Regulator maintains ‘robust’ financial projection for RSLs but challenging outlook remains
Financial projections for Scotland’s Registered Social Landlords (RSLs) show aggregate financial performance should remain robust over the next five years however RSLs also continue to face a very challenging operating context, a new report by the Scottish Housing Regulator has found.
The report is an overview of the RSL sector’s financial plans as at May 2022 for the next five years.
It shows that RSLs’ were forecasting continued surpluses, and annual growth of 5% on average. They also forecast significant investment in new and existing homes with plans to develop more than 30,000 new homes and invest £1.7 billion in existing homes over the next five years.
The report also notes that the current context for RSLs means that they are likely to have made significant changes to their financial projections and business plans since they submitted them to the Regulator in May.
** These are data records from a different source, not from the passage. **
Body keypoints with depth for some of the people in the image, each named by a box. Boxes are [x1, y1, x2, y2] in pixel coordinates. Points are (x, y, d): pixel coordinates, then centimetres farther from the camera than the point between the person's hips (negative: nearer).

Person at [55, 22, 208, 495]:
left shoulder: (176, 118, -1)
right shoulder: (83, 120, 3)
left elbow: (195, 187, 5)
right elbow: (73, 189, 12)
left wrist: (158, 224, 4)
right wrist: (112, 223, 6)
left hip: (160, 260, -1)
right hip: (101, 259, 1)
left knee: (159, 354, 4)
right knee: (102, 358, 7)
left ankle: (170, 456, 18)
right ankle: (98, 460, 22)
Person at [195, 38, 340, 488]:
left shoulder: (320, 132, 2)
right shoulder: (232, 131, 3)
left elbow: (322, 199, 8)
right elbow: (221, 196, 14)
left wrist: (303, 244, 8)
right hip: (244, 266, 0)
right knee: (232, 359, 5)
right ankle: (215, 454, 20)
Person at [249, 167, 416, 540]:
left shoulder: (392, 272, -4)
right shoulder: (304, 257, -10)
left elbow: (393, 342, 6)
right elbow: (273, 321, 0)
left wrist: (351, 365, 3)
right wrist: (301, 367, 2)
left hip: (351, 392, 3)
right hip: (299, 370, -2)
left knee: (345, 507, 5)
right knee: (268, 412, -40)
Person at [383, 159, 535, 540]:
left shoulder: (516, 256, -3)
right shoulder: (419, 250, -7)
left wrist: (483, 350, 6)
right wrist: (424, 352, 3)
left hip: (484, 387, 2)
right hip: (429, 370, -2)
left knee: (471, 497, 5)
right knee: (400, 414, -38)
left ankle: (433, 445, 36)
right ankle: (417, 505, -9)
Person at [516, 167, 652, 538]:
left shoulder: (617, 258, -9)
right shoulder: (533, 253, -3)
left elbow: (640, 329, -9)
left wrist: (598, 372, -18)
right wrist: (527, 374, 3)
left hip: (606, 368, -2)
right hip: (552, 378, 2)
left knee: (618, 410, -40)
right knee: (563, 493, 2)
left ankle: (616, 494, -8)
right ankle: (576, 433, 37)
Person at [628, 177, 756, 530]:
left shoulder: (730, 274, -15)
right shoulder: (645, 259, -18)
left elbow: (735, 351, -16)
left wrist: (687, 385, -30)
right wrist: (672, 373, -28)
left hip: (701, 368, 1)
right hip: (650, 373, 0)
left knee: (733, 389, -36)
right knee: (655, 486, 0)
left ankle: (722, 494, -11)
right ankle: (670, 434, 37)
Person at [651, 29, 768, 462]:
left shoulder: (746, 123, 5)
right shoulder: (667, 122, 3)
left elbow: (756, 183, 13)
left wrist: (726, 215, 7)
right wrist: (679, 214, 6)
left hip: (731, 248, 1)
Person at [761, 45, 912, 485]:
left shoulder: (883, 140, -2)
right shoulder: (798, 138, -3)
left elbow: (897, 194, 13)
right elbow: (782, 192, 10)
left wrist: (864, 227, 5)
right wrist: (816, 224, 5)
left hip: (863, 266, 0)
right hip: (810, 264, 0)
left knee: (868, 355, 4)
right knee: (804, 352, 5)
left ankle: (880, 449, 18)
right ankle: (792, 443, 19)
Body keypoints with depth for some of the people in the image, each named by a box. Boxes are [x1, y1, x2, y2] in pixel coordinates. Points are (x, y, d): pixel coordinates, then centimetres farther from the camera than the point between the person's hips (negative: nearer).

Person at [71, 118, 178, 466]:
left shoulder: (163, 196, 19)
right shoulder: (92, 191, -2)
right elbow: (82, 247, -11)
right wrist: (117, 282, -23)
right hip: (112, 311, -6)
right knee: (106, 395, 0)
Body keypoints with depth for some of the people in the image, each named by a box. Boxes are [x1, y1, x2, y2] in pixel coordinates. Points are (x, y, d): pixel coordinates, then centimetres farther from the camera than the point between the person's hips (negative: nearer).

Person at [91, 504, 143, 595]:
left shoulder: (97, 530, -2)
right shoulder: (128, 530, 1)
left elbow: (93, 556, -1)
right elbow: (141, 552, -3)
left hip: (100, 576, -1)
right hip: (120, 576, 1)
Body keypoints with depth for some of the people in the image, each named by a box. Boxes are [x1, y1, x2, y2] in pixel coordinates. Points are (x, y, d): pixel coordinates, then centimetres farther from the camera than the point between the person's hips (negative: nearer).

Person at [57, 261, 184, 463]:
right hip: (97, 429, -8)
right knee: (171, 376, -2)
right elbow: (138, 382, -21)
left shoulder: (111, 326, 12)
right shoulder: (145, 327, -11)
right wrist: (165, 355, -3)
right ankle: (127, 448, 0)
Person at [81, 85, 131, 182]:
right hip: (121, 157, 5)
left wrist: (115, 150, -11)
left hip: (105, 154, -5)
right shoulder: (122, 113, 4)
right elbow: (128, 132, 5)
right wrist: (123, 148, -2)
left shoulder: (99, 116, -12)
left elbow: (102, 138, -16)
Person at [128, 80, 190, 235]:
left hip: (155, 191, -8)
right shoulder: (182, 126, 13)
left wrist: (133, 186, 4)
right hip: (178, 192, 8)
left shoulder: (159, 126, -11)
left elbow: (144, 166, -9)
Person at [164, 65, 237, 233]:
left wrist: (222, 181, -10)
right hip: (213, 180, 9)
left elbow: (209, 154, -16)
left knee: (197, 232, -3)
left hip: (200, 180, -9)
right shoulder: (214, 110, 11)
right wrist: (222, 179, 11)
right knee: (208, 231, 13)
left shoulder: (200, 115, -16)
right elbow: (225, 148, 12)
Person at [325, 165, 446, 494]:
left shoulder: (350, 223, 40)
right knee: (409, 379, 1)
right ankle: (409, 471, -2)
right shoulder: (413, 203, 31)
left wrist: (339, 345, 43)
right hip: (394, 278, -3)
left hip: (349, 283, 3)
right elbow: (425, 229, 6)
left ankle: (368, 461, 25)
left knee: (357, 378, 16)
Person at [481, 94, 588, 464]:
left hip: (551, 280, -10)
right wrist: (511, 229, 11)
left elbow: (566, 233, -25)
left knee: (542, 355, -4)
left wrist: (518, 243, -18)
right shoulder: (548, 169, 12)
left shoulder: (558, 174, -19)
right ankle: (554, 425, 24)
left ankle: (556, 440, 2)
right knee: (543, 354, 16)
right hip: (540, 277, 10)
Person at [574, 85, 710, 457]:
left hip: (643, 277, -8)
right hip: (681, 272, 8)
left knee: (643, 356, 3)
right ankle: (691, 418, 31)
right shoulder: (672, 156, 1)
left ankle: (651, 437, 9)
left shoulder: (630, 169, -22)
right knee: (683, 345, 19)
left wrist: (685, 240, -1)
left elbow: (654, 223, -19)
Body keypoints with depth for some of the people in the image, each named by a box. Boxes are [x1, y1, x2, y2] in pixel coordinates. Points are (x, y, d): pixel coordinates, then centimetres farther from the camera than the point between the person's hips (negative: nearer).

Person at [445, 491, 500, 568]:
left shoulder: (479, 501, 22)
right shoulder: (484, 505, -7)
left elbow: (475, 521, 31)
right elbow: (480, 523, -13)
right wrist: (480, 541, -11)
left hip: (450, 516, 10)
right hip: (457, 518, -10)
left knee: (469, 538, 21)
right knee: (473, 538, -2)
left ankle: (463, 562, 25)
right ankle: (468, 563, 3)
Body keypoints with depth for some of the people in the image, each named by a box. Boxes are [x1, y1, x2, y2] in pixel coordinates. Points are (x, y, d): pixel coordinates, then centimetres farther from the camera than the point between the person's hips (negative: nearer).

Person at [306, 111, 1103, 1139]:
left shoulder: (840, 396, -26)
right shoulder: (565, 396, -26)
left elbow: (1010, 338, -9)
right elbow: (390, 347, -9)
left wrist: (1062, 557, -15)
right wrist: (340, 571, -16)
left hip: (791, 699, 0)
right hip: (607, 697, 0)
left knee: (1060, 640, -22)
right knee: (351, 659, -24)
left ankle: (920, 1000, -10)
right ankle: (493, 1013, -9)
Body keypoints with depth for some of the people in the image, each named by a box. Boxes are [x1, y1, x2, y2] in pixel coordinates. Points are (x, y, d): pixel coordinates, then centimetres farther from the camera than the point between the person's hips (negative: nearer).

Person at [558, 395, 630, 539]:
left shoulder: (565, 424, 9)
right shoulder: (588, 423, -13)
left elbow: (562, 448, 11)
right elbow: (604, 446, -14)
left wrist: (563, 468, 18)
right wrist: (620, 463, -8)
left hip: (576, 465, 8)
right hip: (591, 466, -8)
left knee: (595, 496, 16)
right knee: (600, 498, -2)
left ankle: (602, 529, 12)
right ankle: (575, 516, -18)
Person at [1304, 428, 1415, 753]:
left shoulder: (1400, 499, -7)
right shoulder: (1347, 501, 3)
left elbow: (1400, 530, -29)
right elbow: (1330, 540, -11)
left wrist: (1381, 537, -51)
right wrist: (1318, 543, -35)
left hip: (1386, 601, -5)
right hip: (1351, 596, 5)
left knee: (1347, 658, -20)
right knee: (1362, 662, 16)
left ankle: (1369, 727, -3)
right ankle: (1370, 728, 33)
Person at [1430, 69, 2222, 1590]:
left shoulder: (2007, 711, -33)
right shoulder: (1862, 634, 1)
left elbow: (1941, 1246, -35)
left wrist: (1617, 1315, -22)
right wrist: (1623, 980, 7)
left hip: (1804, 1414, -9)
These factors include the Scottish Government’s intervention on rent setting, the increasing requirements to address the quality of homes, including on energy efficiency and decarbonisation and the ongoing economic uncertainty and volatility including – high inflation, rising interest rates and ongoing supply-chain disruption, including from the war in Ukraine, the lasting long-term impact of Brexit and the Covid-19 pandemic.
Shaun Keenan, assistant director of financial regulation, said: “RSLs continue to work in a complex and uncertain economic landscape. RSLs submitted their projections at a time when the economic outlook remained extremely uncertain and volatile and since then, the outlook has worsened considerably. This will have impacted RSLs’ business plans and is likely to have led to RSLs’ making significant changes to their financial projections since they submitted them to us.
“RSLs continue to face challenges and uncertainty in the national and global economy including significant cost increases, high energy costs, high and increasing interest rates and supply chain disruption and labour scarcity. All whilst continuing to work to deliver on net zero, build back from COVID, and providing new and existing, affordable homes and service for tenants and service users.
“We will continue to work closely with landlords, tenants and all of our stakeholders as we all work to tackle the financial challenges ahead.”